A big part of the game is killing zombies while you forage for supplies. On the Mac and PC version, you shoot zombies with the mouse by holding down the left mouse button, drawing a line from the zombie to you (it doesn’t have to be very long), and letting go. This takes a bit getting used to, but is vastly preferable to the control option on consoles where you use one analog stick to pull away from the direction of a zombie and then let go to fire a shot. Although it’s the same concept, on a console it’s much slower, less intuitive, and not as accurate. Your mileage may vary. Once in a while you’ll even run across boss encounters that take more hits and move faster than the regular old zombies.
Even on the easiest difficulty setting, The Organ Trail can be quite difficult. To survive the entire trek, you have to get good at shooting zombies, completing jobs in the town, conserving money, and balancing your resources. It’s harder than it seems, and also far harder than The Oregon Trail. Patience isn’t just a virtue here, it’s a necessity.
The Director’s Cut and Final Cut versions of the game are quite different, with the latter having more content than the former. The Director’s Cut is a linear journey across the continental United States. The Final Cut adds both branching paths and radiated areas. If a route leads into a neon green area, members of your crew can get radiation poisoning, further quickening their demise. Other advantages of playing the Final Cut are being able to unlock additional vehicles aside from the stock Station Wagon, more road events and story encounters along the way, and being able to fish in towns for more food. Given a choice, the Final Cut is the way to go (on PS4 and Vita, this is retitled as The Complete Edition).

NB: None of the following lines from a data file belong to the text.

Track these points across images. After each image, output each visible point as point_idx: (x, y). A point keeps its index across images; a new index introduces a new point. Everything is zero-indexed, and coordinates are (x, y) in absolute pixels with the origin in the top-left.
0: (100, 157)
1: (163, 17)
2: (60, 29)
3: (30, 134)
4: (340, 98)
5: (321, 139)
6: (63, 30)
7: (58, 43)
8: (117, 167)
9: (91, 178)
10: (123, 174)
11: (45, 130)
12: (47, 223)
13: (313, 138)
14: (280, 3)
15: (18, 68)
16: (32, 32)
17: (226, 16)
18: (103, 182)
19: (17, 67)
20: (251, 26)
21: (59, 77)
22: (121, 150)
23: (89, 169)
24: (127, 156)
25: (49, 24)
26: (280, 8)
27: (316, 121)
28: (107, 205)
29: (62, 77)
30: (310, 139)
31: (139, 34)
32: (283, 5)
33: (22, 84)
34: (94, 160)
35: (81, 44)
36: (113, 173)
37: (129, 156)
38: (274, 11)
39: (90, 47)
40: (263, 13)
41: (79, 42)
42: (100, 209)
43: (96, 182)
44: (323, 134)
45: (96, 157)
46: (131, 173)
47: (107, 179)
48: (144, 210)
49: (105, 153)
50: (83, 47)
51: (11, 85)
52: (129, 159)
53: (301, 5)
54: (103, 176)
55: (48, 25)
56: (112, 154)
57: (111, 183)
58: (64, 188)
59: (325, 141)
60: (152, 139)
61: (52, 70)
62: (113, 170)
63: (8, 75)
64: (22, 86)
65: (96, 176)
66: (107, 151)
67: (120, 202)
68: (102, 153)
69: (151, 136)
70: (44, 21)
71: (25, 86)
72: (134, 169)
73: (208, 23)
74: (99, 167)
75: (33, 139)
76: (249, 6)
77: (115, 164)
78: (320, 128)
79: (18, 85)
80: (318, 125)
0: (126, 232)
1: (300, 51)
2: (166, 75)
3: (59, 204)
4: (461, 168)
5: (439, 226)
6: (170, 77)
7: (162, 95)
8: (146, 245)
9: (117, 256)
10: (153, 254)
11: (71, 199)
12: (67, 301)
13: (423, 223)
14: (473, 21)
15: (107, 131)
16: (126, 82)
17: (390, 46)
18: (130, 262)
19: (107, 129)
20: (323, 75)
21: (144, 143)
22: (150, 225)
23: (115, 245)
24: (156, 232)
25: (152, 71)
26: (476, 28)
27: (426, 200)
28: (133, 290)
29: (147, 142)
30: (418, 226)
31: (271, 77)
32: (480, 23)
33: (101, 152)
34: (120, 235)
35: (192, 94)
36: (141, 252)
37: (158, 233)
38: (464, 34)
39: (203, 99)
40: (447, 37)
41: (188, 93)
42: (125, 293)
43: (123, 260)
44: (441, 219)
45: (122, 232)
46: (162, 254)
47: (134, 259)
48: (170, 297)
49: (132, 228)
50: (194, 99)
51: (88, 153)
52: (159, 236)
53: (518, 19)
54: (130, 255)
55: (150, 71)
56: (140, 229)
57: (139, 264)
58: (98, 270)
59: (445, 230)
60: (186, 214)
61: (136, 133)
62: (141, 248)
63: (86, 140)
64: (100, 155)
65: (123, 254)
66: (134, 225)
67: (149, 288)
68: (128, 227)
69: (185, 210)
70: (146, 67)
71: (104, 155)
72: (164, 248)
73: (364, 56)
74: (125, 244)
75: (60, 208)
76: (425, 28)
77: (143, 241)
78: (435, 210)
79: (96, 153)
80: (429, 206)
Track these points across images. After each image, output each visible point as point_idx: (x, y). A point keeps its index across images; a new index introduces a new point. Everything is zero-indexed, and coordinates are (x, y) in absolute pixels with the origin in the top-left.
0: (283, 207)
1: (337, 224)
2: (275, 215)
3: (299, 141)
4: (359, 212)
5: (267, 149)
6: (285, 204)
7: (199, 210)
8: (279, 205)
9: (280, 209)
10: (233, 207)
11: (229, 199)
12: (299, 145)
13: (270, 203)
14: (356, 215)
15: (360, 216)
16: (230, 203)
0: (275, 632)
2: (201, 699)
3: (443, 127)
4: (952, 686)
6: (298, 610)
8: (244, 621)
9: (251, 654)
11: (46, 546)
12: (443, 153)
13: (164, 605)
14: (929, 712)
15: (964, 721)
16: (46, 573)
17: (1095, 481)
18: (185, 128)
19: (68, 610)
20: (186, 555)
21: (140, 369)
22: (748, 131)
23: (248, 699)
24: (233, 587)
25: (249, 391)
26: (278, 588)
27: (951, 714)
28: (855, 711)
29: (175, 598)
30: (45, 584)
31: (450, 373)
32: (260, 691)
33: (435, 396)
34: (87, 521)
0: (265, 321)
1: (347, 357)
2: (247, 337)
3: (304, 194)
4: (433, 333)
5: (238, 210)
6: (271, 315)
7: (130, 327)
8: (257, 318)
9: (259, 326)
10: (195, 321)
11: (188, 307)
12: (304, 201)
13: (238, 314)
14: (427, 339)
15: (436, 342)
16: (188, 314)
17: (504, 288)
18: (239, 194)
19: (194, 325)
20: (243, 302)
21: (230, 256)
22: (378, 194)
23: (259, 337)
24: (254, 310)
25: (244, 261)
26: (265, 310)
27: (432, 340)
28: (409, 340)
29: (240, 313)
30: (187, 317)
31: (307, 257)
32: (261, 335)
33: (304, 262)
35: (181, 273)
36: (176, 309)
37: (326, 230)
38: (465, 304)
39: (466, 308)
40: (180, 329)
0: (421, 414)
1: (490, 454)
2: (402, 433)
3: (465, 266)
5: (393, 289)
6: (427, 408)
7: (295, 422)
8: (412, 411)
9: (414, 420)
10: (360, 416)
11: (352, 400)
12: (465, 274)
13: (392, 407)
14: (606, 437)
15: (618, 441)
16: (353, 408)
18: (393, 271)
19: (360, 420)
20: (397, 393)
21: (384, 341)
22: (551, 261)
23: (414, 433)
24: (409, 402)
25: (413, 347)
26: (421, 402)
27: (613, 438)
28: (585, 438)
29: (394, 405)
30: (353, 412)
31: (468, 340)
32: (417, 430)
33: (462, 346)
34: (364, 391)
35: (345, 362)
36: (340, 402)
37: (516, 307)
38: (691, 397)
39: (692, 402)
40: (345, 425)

One odd standalone mode buried in the Extras Menu is Clement’s Quest. Starring the very same Clement that gives you the tutorial, you control Clement’s Station Wagon as it moves from left to right navigating past cliffs and zombies. It plays like a simplified Excitebike, and is amusing enough to give it a spin.
Organ Trail is solid, but isn’t exactly gripping. Neither was The Oregon Trail. The zombie motif, music, and quirky call-outs to zombies in pop-culture go a long way in making this a twisted mirror version of a childhood favorite.